Jobs
1. According to the passage on the making of "The Wreck of the Edmund Fitzgerald," what name was pedal steel guitarist Ed Ringwald best known by at the time?
2. Copy out the part of the passage on the making of "The Wreck of the Edmund Fitzgerald" that opens with the words containing "But the next" and closes with "time they’d reserved.".
3. Write the next part of the passage on the making of "The Wreck of the Edmund Fitzgerald," picking up after its final sentence.

** BEGIN Text passage **

As recounted in Lightfoot’s stirring ballad, the shipwreck took the lives of 29 men, a toll marked by a ringing of bells at Detroit’s “maritime sailors’ cathedral,” as his lyrics famously depicted it.

The disaster was still fresh in the headlines when Lightfoot and his band hunkered down in a Toronto studio in December 1975 at the end of a long recording day, amid work on the forthcoming album “Summertime Dream.”

Virtually on the fly — the lyrics weren’t even finished yet — they crafted the track that would later be heralded as one of the masterpieces in Lightfoot’s long, rich body of work.

“It’s funny — it was meant to be filler,” says pedal steel guitarist Ed Ringwald, then best known as Pee Wee Charles. “Gord said we’d use it to fill the album up. I mean, it was a really long song. What radio stations were going to play that?”

In fact, recalls bassist Rick Haynes, “The Wreck of the Edmund Fitzgerald” wasn’t even initially intended for the upcoming record. At that stage, it was “just this little ditty” Lightfoot had tinkered with one night in front of the band.

But the next evening, having made quick work of other songs on the recording docket, Lightfoot and the group found themselves ahead of schedule. The clock was still running on the studio time they’d reserved.

** END Text passage **
** BEGIN Given information **

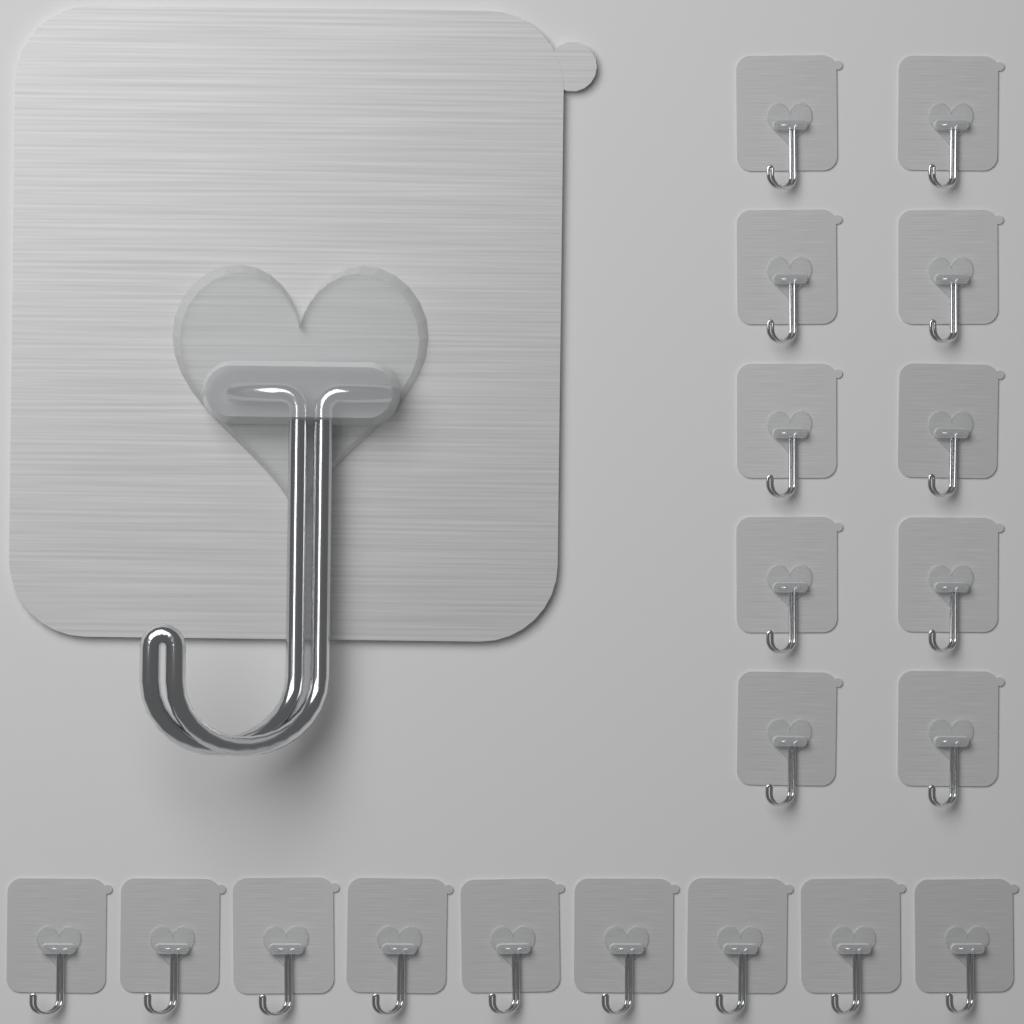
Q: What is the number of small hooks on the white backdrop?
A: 19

** END Given information **

Answers below
1. Pee Wee Charles

2.
But the next evening, having made quick work of other songs on the recording docket, Lightfoot and the group found themselves ahead of schedule. The clock was still running on the studio time they’d reserved.

3.
“The engineer said, ‘You’ve got the time booked. You’ve got the guys here. What about that song about the shipwreck?’” recounts Haynes. “Gordon said, ‘Well it’s not really finished yet. It still needs to be polished up.’”

Still, they decided to give it a whirl. With a few simple directions from Lightfoot, the tape started rolling, band members began playing, and out came a haunting, unrelenting sound that evoked the sensation of a roiling sea, complete with an opening drum fill that struck like a thunderclap.

And by the end of those 6 minutes, they’d created a recording that would join the canon of popular music’s hallowed first-take hits.

Church bells and news stories

Legend has long held that Lightfoot was sparked to write “Edmund Fitzgerald” after encountering an article about the disaster in the Nov. 24, 1975, edition of Newsweek magazine.

That piece, headlined “The Cruelest Month,” certainly had its influence — indeed, Lightfoot’s opening verse directly borrowed key imagery from the story’s lead paragraph.

But a chance moment two weeks earlier in downtown Detroit may have been just as crucial.

As recounted by the son of the late Rev. Richard Ingalls, longtime rector of Mariners’ Church on Jefferson Avenue, it was pre-dawn Nov. 11 when Ingalls made a phone call to confirm the loss of the Edmund Fitzgerald and her crew.

Ingalls then “entered the bell tower and, with solemn deliberation, pulled the rope and rang the bell 29 times,” his son writes in a new online retrospective. “He then knelt in private devotion at Mariners’ altar, under the larger-than-life stained-glass Christ figure whose right hand is raised, commanding the storm-tossed sea: ‘Peace. Be still.’”

Outside, a wire-service reporter happened to pass by. Hearing the early-morning bells, he approached the church to verify with Ingalls they’d been rung in honor of the Fitzgerald.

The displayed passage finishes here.